No dia seguinte levantou-se cedo. Precisaria estar na escola apenas às oito, mas desde as cinco horas perdera o sono. Sentia-se cansada e triste. Talvez o sonho fosse o culpado. Sonhara com um amor do passado, o único. Embora não se recordasse ao certo, sabia que o sonho tinha sido infeliz porque o vazio no peito trazia-lhe incômodo. Assim como ficou em sua memória o dia em que este amor a deixou. Ela, em sua dor aguda, ainda teve forças para perguntar o que faria com todo amor que tinha no peito. “Guarde-o”, ele respondeu. Mas guardar para quê? No seu desapontamento ela não queria guardar, mas não sabendo como jogá-lo fora, ele acabou ficando e ficando. Um dia apodreceu. Embora às vezes, como nesta, insistia em florescer. Então Arlete acordava e não mais conseguia dormir que era para não correr riscos. Por isso pensou em telefonar para alguém, mas lembrou-se de que não existia este alguém. Era uma pessoa sozinha, esqueceu-se por um momento. E mesmo que tivesse para quem telefonar não ligaria, pois às cinco da manhã as pessoas dormem. Esta reflexão a deixou feliz porque neste exato momento ter ou não alguém era inútil, não precisava de ninguém. Então se levantou do sofá e, ainda feliz, preparou o café e deu uma rápida olhada na roupa que vestiria e que já estava pronta desde à noite. Depois de alguns minutos voltou ao sofá com sua xícara de café. Já não havia o que fazer a não ser esperar. E pensar. Lembrou-se com graça de quando tinha 15 anos e andava com uma maleta para qualquer lugar que fosse. Todos, inclusive seus pais, ficavam curiosos em saber o que tinha lá dentro e a interrogavam sempre. Era seu segredo. Ninguém nunca descobriu. Hoje não precisava mais de maleta nenhuma porque adquirira boa memória, podendo assim guardar seus textos preferidos para quando fosse necessário. Às vezes esquecia alguns trechos. “Mas ninguém é perfeito, muito menos eu que nem sei de minha missão na vida”, pensava sorridente e satisfeita.

A sala estava em completo silêncio. Era aula de literatura e a professora Arlete dava as últimas explicações sobre o conto “A Cartomante”, de Machado de Assis. Parecia outra pessoa, cheia de vida e tranqüila. Mas ao toque do sinal para término da aula, começou a voltar ao normal. Já se podia notar a habitual pressa; fechava os livros e recolhia canetas urgentemente. Depois pegou sua bolsa e saiu. Embora não tivesse compromisso algum, irritou-se quando soube que solicitavam sua presença na diretoria. E foi lá que o pior aconteceu. Sentia-se tão satisfeita com a aula que dera há pouco, e aí estava aquele homem de barba rala e óculos para complicar tudo. Que vexame! Odiava apresentações.

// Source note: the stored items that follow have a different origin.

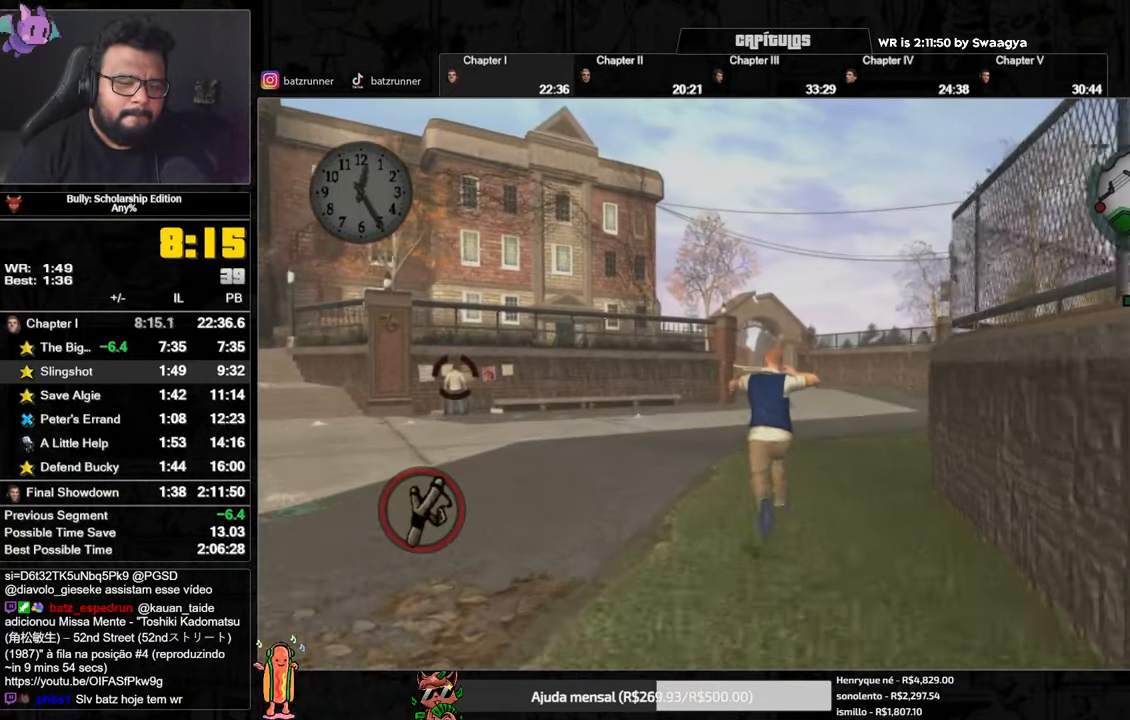
{"buttons": ["A", "R2"], "left_stick": "up", "right_stick": "center", "events": [[116, "A", "down"], [183, "A", "up"], [283, "A", "down"], [350, "A", "up"], [467, "A", "down"]]}
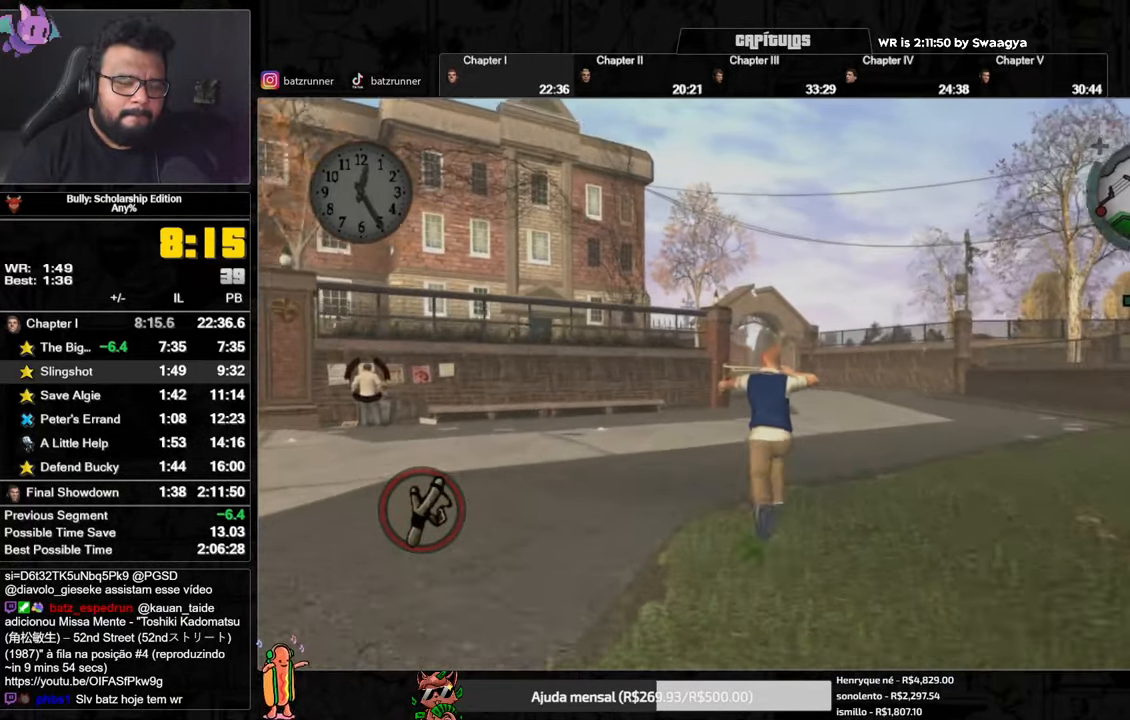
{"buttons": ["R2"], "left_stick": "up", "right_stick": "center", "events": [[50, "A", "up"], [134, "A", "down"], [234, "A", "up"], [350, "A", "down"], [434, "A", "up"]]}
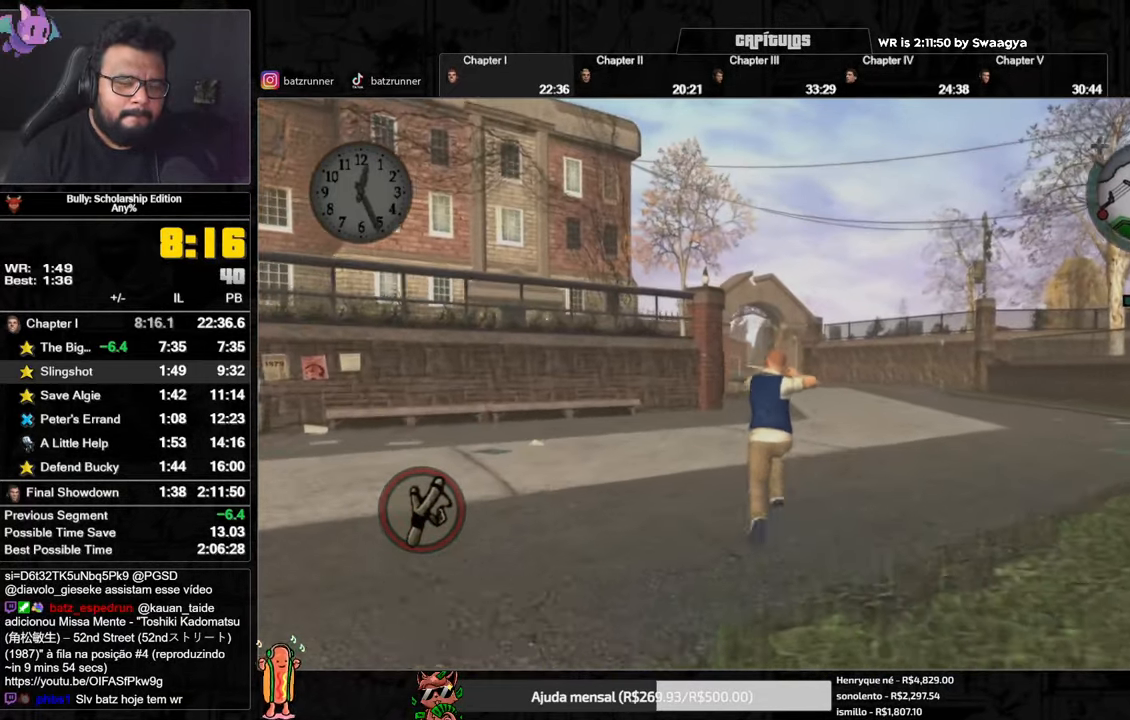
{"buttons": [], "left_stick": "up", "right_stick": "center", "events": [[33, "A", "down"], [133, "A", "up"], [216, "A", "down"], [300, "A", "up"], [350, "R2", "up"], [383, "A", "down"], [467, "A", "up"]]}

- Como vai? Eu sou o novo professor de gramática e chamo-me Anselmo.

“- - - - - - - - - - estou procurando, estou procurando. Estou tentando entender.”

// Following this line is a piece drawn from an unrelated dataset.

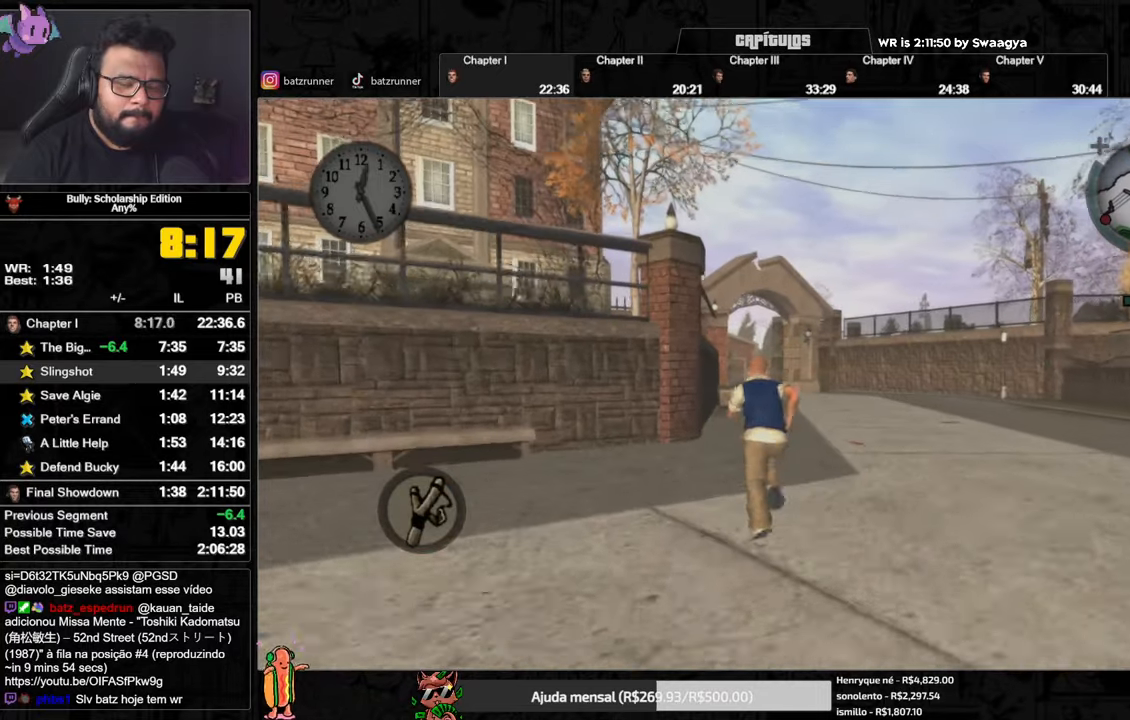
{"buttons": [], "left_stick": "up", "right_stick": "center", "events": [[50, "A", "up"], [100, "A", "down"], [333, "A", "up"]]}
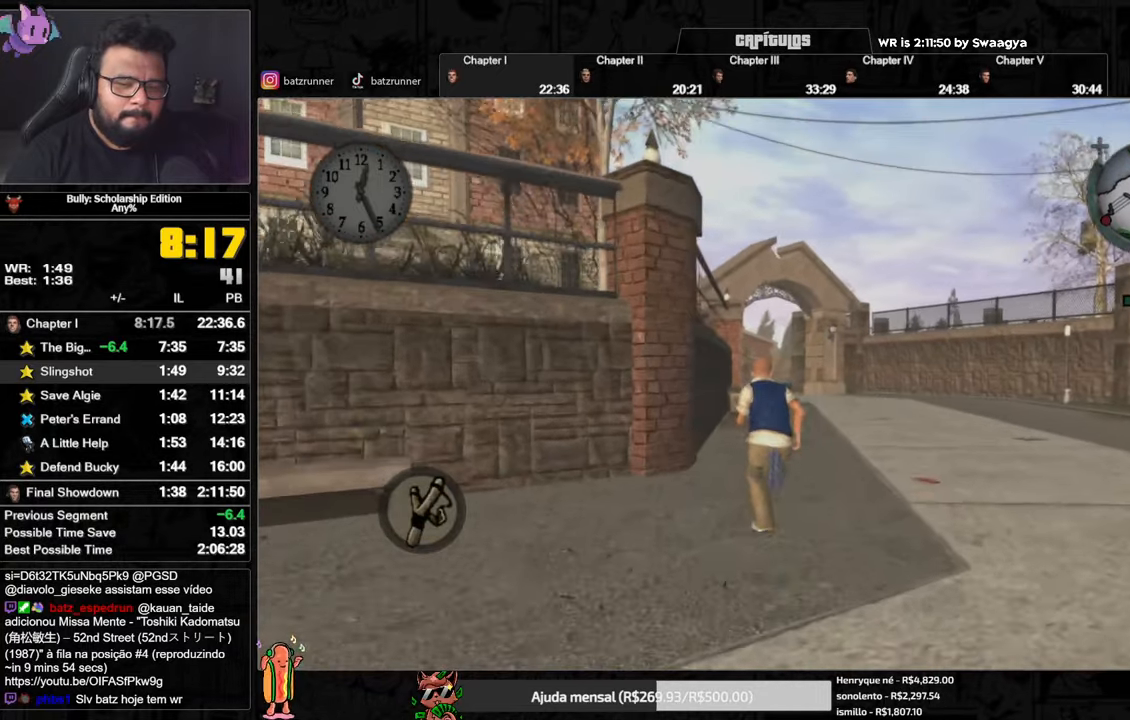
{"buttons": [], "left_stick": "up", "right_stick": "center", "events": [[33, "A", "down"], [83, "A", "up"], [183, "A", "down"], [250, "A", "up"], [367, "A", "down"], [400, "A", "up"]]}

- Ah, que coincidência! Eu também adoro Clarice Lispector. – disse o professor com um sorriso largo no rosto.

Arlete saiu ventando da sala. Estava perturbada e não se lembrava de ter respondido ao prof. Anselmo. “Eu faço versos como quem chora de desalento... de desencanto... Fecha o meu livro, se por agora não tens motivo nenhum de pranto.” Caminhando na rua embaixo de sol ela precisava ser salva, precisa de casa. Andava, andava. E quanto mais perto chegava, mais se sentia longe; longe da cidade, longe das pessoas, longe do próprio corpo. Perdia aos poucos a consciência. “Gosto que tudo seja real e que tudo esteja certo; E gosto porque assim seria, mesmo que eu não gostasse. Por isso, se morrer agora, morro contente, porque tudo é real e tudo está certo. Podem rezar latim sobre meu caixão, se quiserem. Se quiserem, podem dançar e cantar à roda dele. Não tenho preferência para quando já não puder ter preferências. O que for, quando for, é que será o que é.”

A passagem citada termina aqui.